# STUDY MATERIAL
■ ■ ■ ■

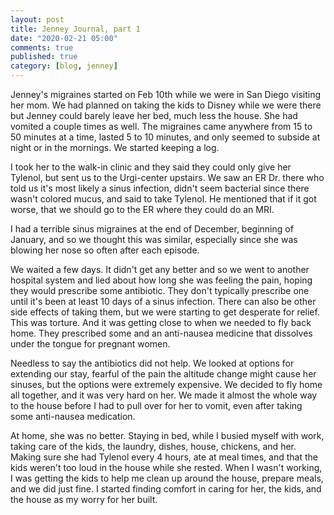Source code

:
 ```yaml
---
layout: post
title: Jenney Journal, part 1
date: "2020-02-21 05:00"
comments: true
published: true
category: [blog, jenney]
---
```


Jenney's migraines started on Feb 10th while we were in San Diego visiting her mom. We had planned on taking the kids to Disney while we were there but Jenney could barely leave her bed, much less the house. She had vomited a couple times as well. The migraines came anywhere from 15 to 50 minutes at a time, lasted 5 to 10 minutes, and only seemed to subside at night or in the mornings. We started keeping a log.

I took her to the walk-in clinic and they said they could only give her Tylenol, but sent us to the Urgi-center upstairs. We saw an ER Dr. there who told us it's most likely a sinus infection, didn't seem bacterial since there wasn't colored mucus, and said to take Tylenol. He mentioned that if it got worse, that we should go to the ER where they could do an MRI.

I had a terrible sinus migraines at the end of December, beginning of January, and so we thought this was similar, especially since she was blowing her nose so often after each episode.

We waited a few days. It didn't get any better and so we went to another hospital system and lied about how long she was feeling the pain, hoping they would prescribe some antibiotic. They don't typically prescribe one until it's been at least 10 days of a sinus infection. There can also be other side effects of taking them, but we were starting to get desperate for relief. This was torture. And it was getting close to when we needed to fly back home. They prescribed some and an anti-nausea medicine that dissolves under the tongue for pregnant women.

Needless to say the antibiotics did not help. We looked at options for extending our stay, fearful of the pain the altitude change might cause her sinuses, but the options were extremely expensive. We decided to fly home all together, and it was very hard on her. We made it almost the whole way to the house before I had to pull over for her to vomit, even after taking some anti-nausea medication.

At home, she was no better. Staying in bed, while I busied myself with work, taking care of the kids, the laundry, dishes, house, chickens, and her. Making sure she had Tylenol every 4 hours, ate at meal times, and that the kids weren't too loud in the house while she rested. When I wasn't working, I was getting the kids to help me clean up around the house, prepare meals, and we did just fine. I started finding comfort in caring for her, the kids, and the house as my worry for her built.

■ ■ ■ ■

# DESCRIPTION OF THE TASK
Each record above must be retyped exactly. Omit the pictures.

# OUTPUT OF THE EXERCISE
Source code

:
 ```yaml
---
layout: post
title: Jenney Journal, part 1
date: "2020-02-21 05:00"
comments: true
published: true
category: [blog, jenney]
---
```


Jenney's migraines started on Feb 10th while we were in San Diego visiting her mom. We had planned on taking the kids to Disney while we were there but Jenney could barely leave her bed, much less the house. She had vomited a couple times as well. The migraines came anywhere from 15 to 50 minutes at a time, lasted 5 to 10 minutes, and only seemed to subside at night or in the mornings. We started keeping a log.

I took her to the walk-in clinic and they said they could only give her Tylenol, but sent us to the Urgi-center upstairs. We saw an ER Dr. there who told us it's most likely a sinus infection, didn't seem bacterial since there wasn't colored mucus, and said to take Tylenol. He mentioned that if it got worse, that we should go to the ER where they could do an MRI.

I had a terrible sinus migraines at the end of December, beginning of January, and so we thought this was similar, especially since she was blowing her nose so often after each episode.

We waited a few days. It didn't get any better and so we went to another hospital system and lied about how long she was feeling the pain, hoping they would prescribe some antibiotic. They don't typically prescribe one until it's been at least 10 days of a sinus infection. There can also be other side effects of taking them, but we were starting to get desperate for relief. This was torture. And it was getting close to when we needed to fly back home. They prescribed some and an anti-nausea medicine that dissolves under the tongue for pregnant women.

Needless to say the antibiotics did not help. We looked at options for extending our stay, fearful of the pain the altitude change might cause her sinuses, but the options were extremely expensive. We decided to fly home all together, and it was very hard on her. We made it almost the whole way to the house before I had to pull over for her to vomit, even after taking some anti-nausea medication.

At home, she was no better. Staying in bed, while I busied myself with work, taking care of the kids, the laundry, dishes, house, chickens, and her. Making sure she had Tylenol every 4 hours, ate at meal times, and that the kids weren't too loud in the house while she rested. When I wasn't working, I was getting the kids to help me clean up around the house, prepare meals, and we did just fine. I started finding comfort in caring for her, the kids, and the house as my worry for her built.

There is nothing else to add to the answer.